• _Data provided_:
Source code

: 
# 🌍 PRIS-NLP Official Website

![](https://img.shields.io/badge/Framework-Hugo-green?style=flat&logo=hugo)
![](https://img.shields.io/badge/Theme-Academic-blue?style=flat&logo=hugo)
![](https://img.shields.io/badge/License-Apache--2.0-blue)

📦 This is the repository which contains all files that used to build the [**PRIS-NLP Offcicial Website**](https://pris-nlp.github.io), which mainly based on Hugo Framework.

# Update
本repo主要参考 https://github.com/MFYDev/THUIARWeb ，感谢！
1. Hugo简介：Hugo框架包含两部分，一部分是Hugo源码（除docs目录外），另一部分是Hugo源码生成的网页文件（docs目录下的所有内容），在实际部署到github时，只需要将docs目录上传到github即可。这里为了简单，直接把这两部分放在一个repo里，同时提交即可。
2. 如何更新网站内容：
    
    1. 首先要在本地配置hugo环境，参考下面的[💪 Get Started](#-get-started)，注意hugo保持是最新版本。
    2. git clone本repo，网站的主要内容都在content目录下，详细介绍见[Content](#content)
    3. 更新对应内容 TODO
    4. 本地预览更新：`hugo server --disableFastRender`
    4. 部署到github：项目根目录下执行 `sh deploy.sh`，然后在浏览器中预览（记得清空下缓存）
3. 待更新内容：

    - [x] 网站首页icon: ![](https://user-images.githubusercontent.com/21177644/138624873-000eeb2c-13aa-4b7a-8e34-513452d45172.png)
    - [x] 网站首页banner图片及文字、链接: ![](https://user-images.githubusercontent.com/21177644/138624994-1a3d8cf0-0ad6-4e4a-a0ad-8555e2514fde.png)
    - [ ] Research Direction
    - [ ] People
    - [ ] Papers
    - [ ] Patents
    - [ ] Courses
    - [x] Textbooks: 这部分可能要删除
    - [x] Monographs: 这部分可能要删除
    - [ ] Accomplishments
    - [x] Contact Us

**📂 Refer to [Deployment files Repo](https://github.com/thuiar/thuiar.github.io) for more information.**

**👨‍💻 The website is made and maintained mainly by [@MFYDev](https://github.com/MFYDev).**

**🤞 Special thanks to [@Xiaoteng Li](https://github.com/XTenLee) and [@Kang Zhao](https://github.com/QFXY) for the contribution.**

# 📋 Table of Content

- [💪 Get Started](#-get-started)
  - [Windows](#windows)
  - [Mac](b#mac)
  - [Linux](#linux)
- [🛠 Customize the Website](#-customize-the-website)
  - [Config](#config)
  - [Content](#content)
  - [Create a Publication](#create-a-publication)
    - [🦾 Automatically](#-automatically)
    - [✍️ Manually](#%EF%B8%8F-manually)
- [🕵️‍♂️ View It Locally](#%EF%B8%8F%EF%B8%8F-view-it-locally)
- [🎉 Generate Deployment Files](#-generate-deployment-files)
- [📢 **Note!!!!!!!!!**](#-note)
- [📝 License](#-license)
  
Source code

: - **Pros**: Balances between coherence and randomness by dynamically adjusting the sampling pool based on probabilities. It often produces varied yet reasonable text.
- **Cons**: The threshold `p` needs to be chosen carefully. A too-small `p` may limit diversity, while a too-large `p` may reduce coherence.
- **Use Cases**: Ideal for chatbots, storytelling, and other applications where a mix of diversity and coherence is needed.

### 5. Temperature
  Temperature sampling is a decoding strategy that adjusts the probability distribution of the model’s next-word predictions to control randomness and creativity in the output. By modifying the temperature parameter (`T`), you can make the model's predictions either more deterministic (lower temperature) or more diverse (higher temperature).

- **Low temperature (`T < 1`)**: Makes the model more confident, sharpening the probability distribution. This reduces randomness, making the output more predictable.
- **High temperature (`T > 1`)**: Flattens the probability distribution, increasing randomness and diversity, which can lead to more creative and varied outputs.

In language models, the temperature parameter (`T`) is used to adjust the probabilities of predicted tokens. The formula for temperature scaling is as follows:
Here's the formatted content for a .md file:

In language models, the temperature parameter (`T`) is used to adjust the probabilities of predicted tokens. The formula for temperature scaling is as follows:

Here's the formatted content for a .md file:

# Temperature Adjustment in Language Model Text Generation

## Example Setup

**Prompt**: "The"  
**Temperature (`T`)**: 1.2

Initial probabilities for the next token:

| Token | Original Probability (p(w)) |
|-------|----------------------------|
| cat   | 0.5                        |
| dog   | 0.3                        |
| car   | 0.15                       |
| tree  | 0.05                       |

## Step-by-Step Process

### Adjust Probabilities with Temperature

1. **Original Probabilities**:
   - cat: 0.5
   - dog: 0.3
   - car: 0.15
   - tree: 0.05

• _About this task_: Count, in the records above, the lines that contain the word "style"; the answer is that number alone.

• _Reply to the exercise_: 2